(Stored entries)
.....

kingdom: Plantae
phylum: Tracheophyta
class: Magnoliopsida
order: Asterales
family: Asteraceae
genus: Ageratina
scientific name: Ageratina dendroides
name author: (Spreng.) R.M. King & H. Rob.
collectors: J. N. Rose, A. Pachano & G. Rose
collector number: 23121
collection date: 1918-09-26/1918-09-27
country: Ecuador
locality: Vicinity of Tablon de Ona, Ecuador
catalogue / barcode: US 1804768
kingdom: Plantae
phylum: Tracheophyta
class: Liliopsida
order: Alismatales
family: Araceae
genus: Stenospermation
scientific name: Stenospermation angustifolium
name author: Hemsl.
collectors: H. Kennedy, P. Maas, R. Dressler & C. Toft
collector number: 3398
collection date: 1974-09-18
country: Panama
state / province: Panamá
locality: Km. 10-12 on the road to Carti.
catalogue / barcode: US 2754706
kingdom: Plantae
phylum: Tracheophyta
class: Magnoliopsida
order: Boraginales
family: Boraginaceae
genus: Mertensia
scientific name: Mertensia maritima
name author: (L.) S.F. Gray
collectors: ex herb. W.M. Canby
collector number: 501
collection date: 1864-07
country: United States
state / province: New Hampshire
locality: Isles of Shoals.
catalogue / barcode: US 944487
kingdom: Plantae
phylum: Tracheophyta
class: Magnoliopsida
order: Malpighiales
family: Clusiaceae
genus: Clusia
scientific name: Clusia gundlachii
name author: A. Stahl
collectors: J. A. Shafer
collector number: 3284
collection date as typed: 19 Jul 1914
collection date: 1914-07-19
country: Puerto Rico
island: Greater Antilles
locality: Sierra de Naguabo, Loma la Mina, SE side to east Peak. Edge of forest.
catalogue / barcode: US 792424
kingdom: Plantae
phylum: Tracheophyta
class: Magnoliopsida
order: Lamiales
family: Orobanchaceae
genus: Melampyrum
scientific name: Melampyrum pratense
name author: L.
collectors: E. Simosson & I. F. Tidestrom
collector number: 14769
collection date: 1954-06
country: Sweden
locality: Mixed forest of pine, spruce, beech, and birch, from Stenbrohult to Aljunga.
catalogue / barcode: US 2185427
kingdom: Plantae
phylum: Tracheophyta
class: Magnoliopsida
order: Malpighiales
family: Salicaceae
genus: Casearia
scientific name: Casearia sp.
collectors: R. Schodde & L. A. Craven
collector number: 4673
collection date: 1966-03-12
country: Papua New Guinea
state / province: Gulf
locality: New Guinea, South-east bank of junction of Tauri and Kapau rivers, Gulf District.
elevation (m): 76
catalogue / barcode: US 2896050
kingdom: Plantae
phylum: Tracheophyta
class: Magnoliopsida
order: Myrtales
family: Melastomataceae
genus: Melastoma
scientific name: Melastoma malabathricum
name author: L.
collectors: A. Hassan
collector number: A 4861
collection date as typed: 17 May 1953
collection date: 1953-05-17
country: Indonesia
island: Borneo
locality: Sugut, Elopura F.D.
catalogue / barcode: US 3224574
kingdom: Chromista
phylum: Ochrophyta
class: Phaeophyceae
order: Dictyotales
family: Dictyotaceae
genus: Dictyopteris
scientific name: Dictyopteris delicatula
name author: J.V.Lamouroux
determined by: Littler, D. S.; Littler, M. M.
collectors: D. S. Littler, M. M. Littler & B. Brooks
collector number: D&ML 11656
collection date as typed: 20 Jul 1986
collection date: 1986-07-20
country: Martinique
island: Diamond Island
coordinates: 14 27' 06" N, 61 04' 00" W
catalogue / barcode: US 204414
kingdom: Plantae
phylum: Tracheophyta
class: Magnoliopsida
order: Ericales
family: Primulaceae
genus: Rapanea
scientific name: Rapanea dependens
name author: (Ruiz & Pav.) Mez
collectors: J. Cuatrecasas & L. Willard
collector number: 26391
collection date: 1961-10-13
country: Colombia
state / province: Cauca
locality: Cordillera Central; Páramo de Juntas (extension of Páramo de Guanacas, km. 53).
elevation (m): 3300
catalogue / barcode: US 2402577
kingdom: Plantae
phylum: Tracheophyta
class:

.....

▶ _WHAT IS ASKED_
Rewrite all of the items above, replacing "collector number" with "collector no." wherever it occurs and leaving everything else unchanged.

▶ _EXERCISE RESPONSE_
kingdom: Plantae
phylum: Tracheophyta
class: Magnoliopsida
order: Asterales
family: Asteraceae
genus: Ageratina
scientific name: Ageratina dendroides
name author: (Spreng.) R.M. King & H. Rob.
collectors: J. N. Rose, A. Pachano & G. Rose
collector no.: 23121
collection date: 1918-09-26/1918-09-27
country: Ecuador
locality: Vicinity of Tablon de Ona, Ecuador
catalogue / barcode: US 1804768
kingdom: Plantae
phylum: Tracheophyta
class: Liliopsida
order: Alismatales
family: Araceae
genus: Stenospermation
scientific name: Stenospermation angustifolium
name author: Hemsl.
collectors: H. Kennedy, P. Maas, R. Dressler & C. Toft
collector no.: 3398
collection date: 1974-09-18
country: Panama
state / province: Panamá
locality: Km. 10-12 on the road to Carti.
catalogue / barcode: US 2754706
kingdom: Plantae
phylum: Tracheophyta
class: Magnoliopsida
order: Boraginales
family: Boraginaceae
genus: Mertensia
scientific name: Mertensia maritima
name author: (L.) S.F. Gray
collectors: ex herb. W.M. Canby
collector no.: 501
collection date: 1864-07
country: United States
state / province: New Hampshire
locality: Isles of Shoals.
catalogue / barcode: US 944487
kingdom: Plantae
phylum: Tracheophyta
class: Magnoliopsida
order: Malpighiales
family: Clusiaceae
genus: Clusia
scientific name: Clusia gundlachii
name author: A. Stahl
collectors: J. A. Shafer
collector no.: 3284
collection date as typed: 19 Jul 1914
collection date: 1914-07-19
country: Puerto Rico
island: Greater Antilles
locality: Sierra de Naguabo, Loma la Mina, SE side to east Peak. Edge of forest.
catalogue / barcode: US 792424
kingdom: Plantae
phylum: Tracheophyta
class: Magnoliopsida
order: Lamiales
family: Orobanchaceae
genus: Melampyrum
scientific name: Melampyrum pratense
name author: L.
collectors: E. Simosson & I. F. Tidestrom
collector no.: 14769
collection date: 1954-06
country: Sweden
locality: Mixed forest of pine, spruce, beech, and birch, from Stenbrohult to Aljunga.
catalogue / barcode: US 2185427
kingdom: Plantae
phylum: Tracheophyta
class: Magnoliopsida
order: Malpighiales
family: Salicaceae
genus: Casearia
scientific name: Casearia sp.
collectors: R. Schodde & L. A. Craven
collector no.: 4673
collection date: 1966-03-12
country: Papua New Guinea
state / province: Gulf
locality: New Guinea, South-east bank of junction of Tauri and Kapau rivers, Gulf District.
elevation (m): 76
catalogue / barcode: US 2896050
kingdom: Plantae
phylum: Tracheophyta
class: Magnoliopsida
order: Myrtales
family: Melastomataceae
genus: Melastoma
scientific name: Melastoma malabathricum
name author: L.
collectors: A. Hassan
collector no.: A 4861
collection date as typed: 17 May 1953
collection date: 1953-05-17
country: Indonesia
island: Borneo
locality: Sugut, Elopura F.D.
catalogue / barcode: US 3224574
kingdom: Chromista
phylum: Ochrophyta
class: Phaeophyceae
order: Dictyotales
family: Dictyotaceae
genus: Dictyopteris
scientific name: Dictyopteris delicatula
name author: J.V.Lamouroux
determined by: Littler, D. S.; Littler, M. M.
collectors: D. S. Littler, M. M. Littler & B. Brooks
collector no.: D&ML 11656
collection date as typed: 20 Jul 1986
collection date: 1986-07-20
country: Martinique
island: Diamond Island
coordinates: 14 27' 06" N, 61 04' 00" W
catalogue / barcode: US 204414
kingdom: Plantae
phylum: Tracheophyta
class: Magnoliopsida
order: Ericales
family: Primulaceae
genus: Rapanea
scientific name: Rapanea dependens
name author: (Ruiz & Pav.) Mez
collectors: J. Cuatrecasas & L. Willard
collector no.: 26391
collection date: 1961-10-13
country: Colombia
state / province: Cauca
locality: Cordillera Central; Páramo de Juntas (extension of Páramo de Guanacas, km. 53).
elevation (m): 3300
catalogue / barcode: US 2402577
kingdom: Plantae
phylum: Tracheophyta
class:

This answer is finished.